Voices in the Wilderness:
Public Discourse and the Paradox of Puritan Rhetoric

By Patricia Roberts-Miller
The University of Alabama Press, 1999

Reviewer: John W. Fendrich
Bradley University

This book presents a scholarly point of view of the way the people in America deal with public discourse. This is done by mostly a consideration of puritans in their realization in seventeenth century America, and somewhat the vestiges of puritan ways in contemporary discussion and debate. Puritans are analyzed both historically and in relationship to a point of view that emphasizes dialog, that is confrontational, but with a goal of discovery, especially the discovery of truth. The book presents these points of view clearly, but the presentation is predominantly scholarly.

To set the stage: two general points of view are presented. One is that of monologic discourse in public and societal affairs. This involves intellectual certainty and security. It does not work with people who are committed to opposing the policy or proposition under consideration using monologic discourse. Synonyms for monologic discourse are eristic discourse, hegemonic discourse, persuasive discourse, and strategic action. The book predominantly presents the puritan view case study as an instance of monologism. The reviewer thinks that American education at all levels, but particularly collegiate and university education, is rooted in monologism.
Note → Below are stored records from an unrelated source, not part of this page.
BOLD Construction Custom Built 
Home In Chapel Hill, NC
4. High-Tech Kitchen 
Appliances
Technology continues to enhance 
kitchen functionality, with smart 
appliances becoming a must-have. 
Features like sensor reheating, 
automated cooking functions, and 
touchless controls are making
The other point of view is dialogic rhetoric in public and societal affairs. This point of view involves a patchwork of ideas characterized by little intellectual certainty and security. Theoretically, it should work with people who are committed to opposing the policy or proposition under consideration. However, the book does lament the lack of experience in such a way historically in American public discourse and in contemporary education, especially the teaching and learning of rhetoric. Dialogic rhetoric's synonyms include consensual communication, controversial thinking, dialogic discourse, and also persuasion.

The book essentially tries to answer the question, why do Americans have so much trouble disagreeing productively. Ways that Americans disagree unproductively are presented as models of interaction. One model is the, "voice crying in the wilderness," model. To invoke the, "voice in the wilderness," ethos is to summon up an entire relationship of public argumentation as a battleground of good and evil. Puritan ways are given close scrutiny as an individual trait or community way that most promoted this paradox of public discourse as hyperbolic rationality. Puritans went/go to great trouble to demonstrate the rationality of their premises. Only when an interlocutor demonstrates willful irrationality did, for instance, seventeenth century puritan ways resort to torture or banishment. It is suggested that such a term, "voices crying in the wilderness," still can be a term used as a title or approvedness. Examples given are nineteenth century writers, Edward Ashley, Albert Schweitzer, William Jennings Bryan, George Bush, Martin Luther King, Jr., Huey Long, John Muir. Examples are given of chains of events that lead individuals to engage in unproductive methods of argument.

The predominant productive method of discourse presented in the book is that of rhetoric. Models in which people who disagree about fundamental things can argue without engaging in verbal or physical violence present it. Dialogic rhetoric has such a goal. A paradox is that puritan ways had/has the intention to: 1) establish a realm of discourse that would disregard the status of the person speaking in favor of the force of the argument, 2) establish a realm of discourse in which all topics would be open for discussion, and 3) establish a realm of discourse that would be open to anyone who met minimal standards of rational behavior. Such lofty intentions were not realized because of decisions on who met minimal standards of rational behavior. Dialogic rhetoric uses skepticism about one's own rightness, a sense of contingency of any particular resolution, respect for the opposition, and desire for discursive reciprocity. An important moment in an argument is when another person rejects what seems to one person to be an obvious premise.

The reviewer thinks that, although this book is mainly a treatise on the rhetoric discipline and methods of teaching and learning, the book's discussion applies to methods of teaching and learning anything. It is asserted that this book is of tremendous help in understanding the products and ideas of accelerating change in contemporary society.